The project first began in 2002 despite strident opposition from environmentalists, who wanted the area to be protected from oil and gas companies. Yet the Norwegian Parliament (Storting) pushed ahead, approving a plan for developing the area. The project was supposed to be environmentally-conscientious thanks to its use of remote-controlled wells, which sit directly on the seabed to avoid disturbing sensitive fisheries and marine ecosystems. Unfortunately, while the ocean was not dramatically affected, Snoehvit’s operations polluted the atmosphere.
Thus, Snoehvit has been controversial for primarily two reasons:
- Production has caused much damage to the environment. For months, as construction was under way, excess natural gas had to be burned off due to unforeseen complications brought about by the harsh Arctic conditions. Burning of natural gas is normally banned in Norway, but special accomodations were made for Snoehvit by the government. Nearby towns were consequently covered in black soot.
- The cost has exceeded original expectations by 50% ($7.73 billion for the first phase of construction, compared to $5.24 billion).
Yet perhaps one of the underlying reasons why many Norwegians are so upset about Snoehvit is because they feel as if they have been betrayed by their government. Citizens’ trust in government has traditionally been relatively high in this small country of only four million people.

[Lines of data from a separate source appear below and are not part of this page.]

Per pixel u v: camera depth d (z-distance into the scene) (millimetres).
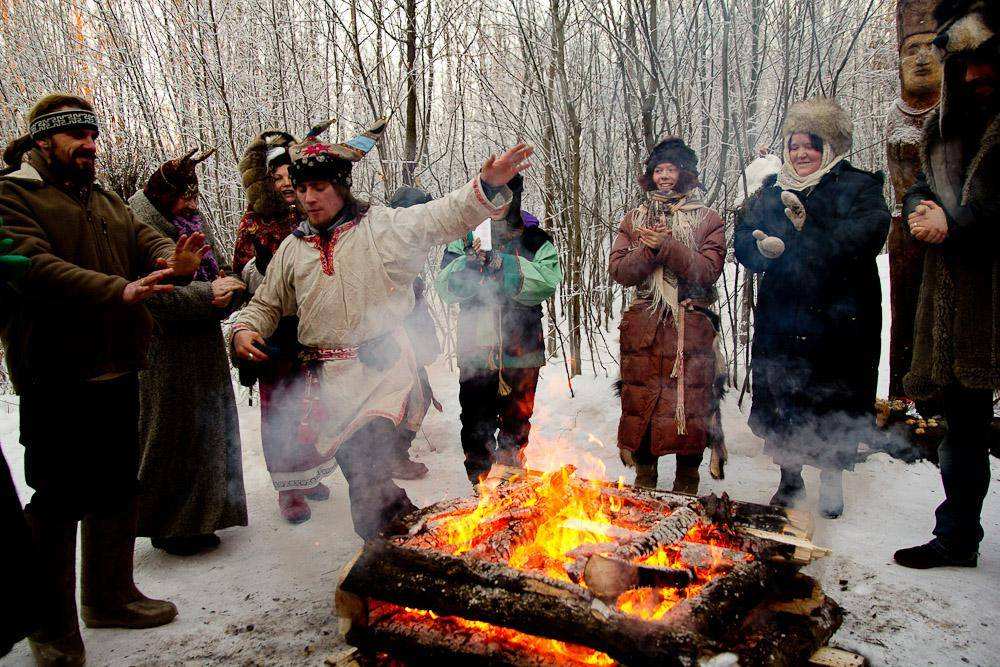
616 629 1599
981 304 2514
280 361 3197
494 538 2006
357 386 2484
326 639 2348
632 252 3318
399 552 1914
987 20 2434
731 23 4691
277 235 3412
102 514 2326
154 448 2957
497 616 1722
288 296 2621
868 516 3215
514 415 3633
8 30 6625
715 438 3305
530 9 5320
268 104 5637
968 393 2607
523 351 3553
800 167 3271
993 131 2363
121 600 2473
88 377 2236
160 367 2953
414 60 4957
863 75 5508
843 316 3168
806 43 5031
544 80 5383
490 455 3609
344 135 5980
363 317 2479
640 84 4555
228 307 2982
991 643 2207
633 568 1686
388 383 2488
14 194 2182
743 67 5070
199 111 5641
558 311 6625
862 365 3193
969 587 2531
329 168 2447
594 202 5668
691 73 5043
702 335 3234
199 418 3004
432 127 6113
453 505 2270
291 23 5500
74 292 2125
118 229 2457
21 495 3729
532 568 2098
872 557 2789
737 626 1725
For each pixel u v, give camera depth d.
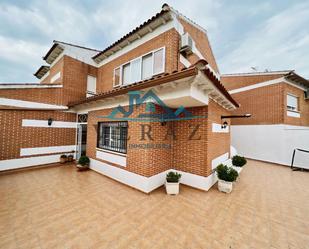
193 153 5.12
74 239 2.63
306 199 4.31
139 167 4.80
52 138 7.78
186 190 4.84
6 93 6.41
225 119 7.61
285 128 9.21
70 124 8.46
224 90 4.65
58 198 4.17
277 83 9.75
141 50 6.83
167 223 3.12
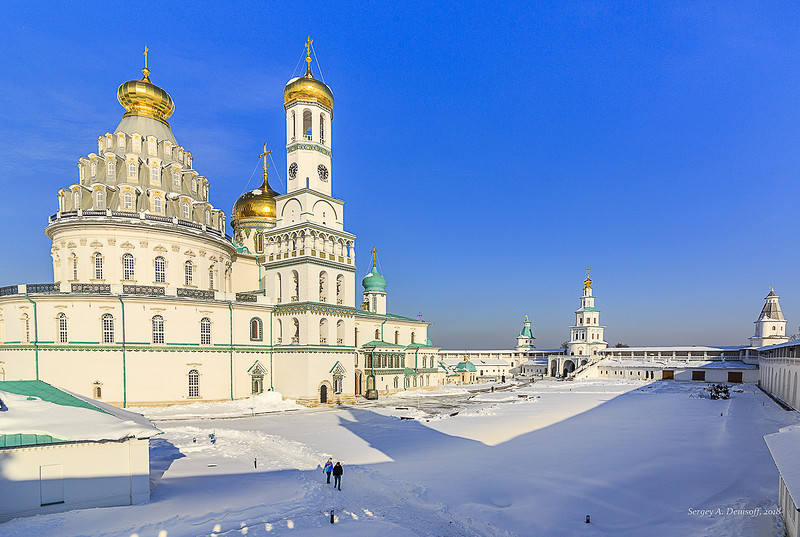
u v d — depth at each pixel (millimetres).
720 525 18391
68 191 62406
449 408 61062
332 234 68062
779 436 21203
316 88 67562
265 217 86312
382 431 41969
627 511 20359
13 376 54781
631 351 130250
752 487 23234
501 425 44188
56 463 20156
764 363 77250
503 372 151625
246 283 78375
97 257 57969
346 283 69938
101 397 53312
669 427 39688
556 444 33938
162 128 70000
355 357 74125
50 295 53688
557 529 18672
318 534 18000
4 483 19016
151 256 59656
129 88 67875
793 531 16672
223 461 30547
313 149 67438
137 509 20375
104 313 54500
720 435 35719
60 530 17719
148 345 55812
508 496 22812
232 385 62125
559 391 84625
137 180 63688
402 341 93125
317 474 27344
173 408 55281
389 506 21797
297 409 58375
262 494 22875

Worse yet, the betrayal involved harming the environment, which the Norwegians take very seriously, as respect for nature forms an integral part of their country’s identity. Norway’s carbon dioxide emissions, which are much higher than those in other Scandinavian countries due to its oil and gas industry and inefficient transportation sector, increased by 3 percent simply due to the burning of natural gas at Snoehvit.

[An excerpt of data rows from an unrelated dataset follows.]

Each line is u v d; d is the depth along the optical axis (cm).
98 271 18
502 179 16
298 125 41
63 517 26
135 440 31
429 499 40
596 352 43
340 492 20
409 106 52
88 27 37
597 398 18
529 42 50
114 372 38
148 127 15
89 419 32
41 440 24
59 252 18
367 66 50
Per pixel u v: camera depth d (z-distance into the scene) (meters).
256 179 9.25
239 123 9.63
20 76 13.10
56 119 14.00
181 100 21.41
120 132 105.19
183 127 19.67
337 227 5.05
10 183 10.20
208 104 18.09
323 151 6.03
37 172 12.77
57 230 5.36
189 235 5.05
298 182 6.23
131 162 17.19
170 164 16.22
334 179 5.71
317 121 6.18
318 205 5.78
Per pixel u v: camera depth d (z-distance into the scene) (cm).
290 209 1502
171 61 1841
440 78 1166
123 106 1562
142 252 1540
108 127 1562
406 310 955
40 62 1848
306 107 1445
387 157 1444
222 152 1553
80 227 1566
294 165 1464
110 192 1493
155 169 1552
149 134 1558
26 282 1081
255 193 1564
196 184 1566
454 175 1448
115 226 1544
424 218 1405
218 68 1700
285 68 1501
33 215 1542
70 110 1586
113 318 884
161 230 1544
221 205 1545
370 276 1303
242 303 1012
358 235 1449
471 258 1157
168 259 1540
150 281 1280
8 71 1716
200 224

The Norwegian State Church recently proposed a 5-year moratorium on new oil and gas licenses in order to protect the environment, with one of the 11 state bishops stating, “Norway also needs to show restraint. We need to demonstrate that we can use renewable energy.” This proposal was met with hostility from the labor sector, which stands to lose thousands of jobs if oil production is slowed.
Despite problems with Snoehvit, the Norwegian government, however, is still determined to develop oil and gas fields farther afield in the Arctic. When the USGS’s Circum-Arctic Survey of oil and gas resources was released in August showing that more resources lied within Danish territory (thanks to its possession of Greenland) than in Norwegian territory, newspapers were filled with worry and trepidation. Norway’s oil and gas exports account for a quarter of the country’s GDP. They have allowed the country to create the Government Pension Fund, in which it is saving hundreds of billions of dollars for the day when oil runs out (with at least $75,000 saved for each citizen), and to have the financial werewithal to avoid joining the European Union.

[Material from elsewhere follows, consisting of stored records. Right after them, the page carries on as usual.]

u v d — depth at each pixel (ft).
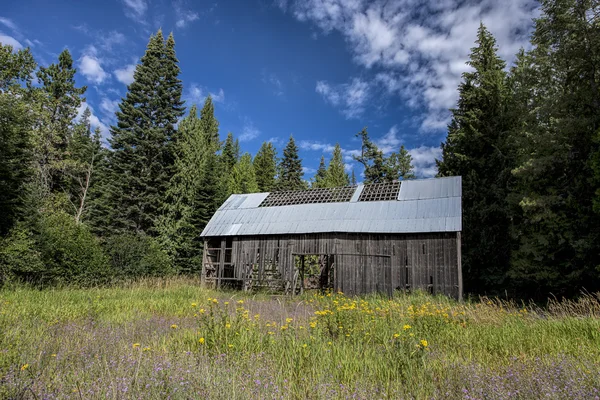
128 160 107.34
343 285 65.67
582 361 19.04
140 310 39.06
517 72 86.94
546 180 61.67
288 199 83.87
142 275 75.51
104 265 68.95
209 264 80.69
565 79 64.59
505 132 79.66
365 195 75.56
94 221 105.60
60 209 93.76
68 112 117.91
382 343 22.39
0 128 60.64
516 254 65.51
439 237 60.90
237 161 201.57
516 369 17.63
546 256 61.26
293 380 15.62
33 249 58.03
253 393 13.51
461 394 14.29
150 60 113.60
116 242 76.79
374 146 154.10
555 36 62.39
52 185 108.58
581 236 55.36
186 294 56.13
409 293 60.18
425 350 18.94
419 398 13.97
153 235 106.01
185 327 28.35
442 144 97.25
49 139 101.09
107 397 12.43
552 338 24.98
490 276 74.08
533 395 14.11
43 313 31.22
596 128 57.36
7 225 58.49
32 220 61.21
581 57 59.31
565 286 59.88
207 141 123.85
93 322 28.66
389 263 63.41
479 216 77.51
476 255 76.23
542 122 67.46
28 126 71.10
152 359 16.74
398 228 63.82
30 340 20.34
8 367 15.79
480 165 81.66
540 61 68.49
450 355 20.56
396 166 156.56
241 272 75.77
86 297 45.73
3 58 91.20
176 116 116.88
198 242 101.09
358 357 19.13
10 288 51.57
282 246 73.20
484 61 89.25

Thus, Arctic resources might be too tempting for the Norwegian government to turn down, even despite the environmental costs. Townspeople who oppose developments off the coast based on the acronym, “Not in my backyard,” might be less averse to developments that are out of sight and, possibly, out of mind. But at the same time, as Norwegian State Secretary Elisabeth Walaas remarked last month on behalf of Minister of Foreign Affairs Jonas Gahr Støre,
“The prospects for offshore oil and gas activities in the region are more uncertain today compared to the situation a year ago, due to the sharp drop in energy prices following the financial crisis, coupled with the development costs.”
To add another perspective on the race for energy, thousands of miles south in Yemen, Total is trying hard to get liquified natural gas out of the desert, as the New York Times reports. The company is dealing with a completely different set of obstacles in the Gulf of Aden than those facing Statoil Hydro in Arctic. Whereas ice packs, environmentalists, and the state church stand in the way of operations in the High North, in the arid deserts of Yemen, pirates, terrorism, and sweltering temperatures are the challenges of the day.
As quoted in the article, a construction manager at Total’s natural gas plant in the coastal town of Balhaf remarked on the construction of the LNG plant:
“If we can build this here, we can do it anywhere.”
And as a matter of fact, Total is trying to do the same in the Shtokman Field in the Russian territory of the Barents Sea, where it recently won a bid for a 25 percent stake in the liquified natural gas field, overcoming rivals Chevron and Conoco-Phillips. In the race for the earth’s last drops of fossil fuel, neither frozen seas nor sweltering deserts can stop Big Oil.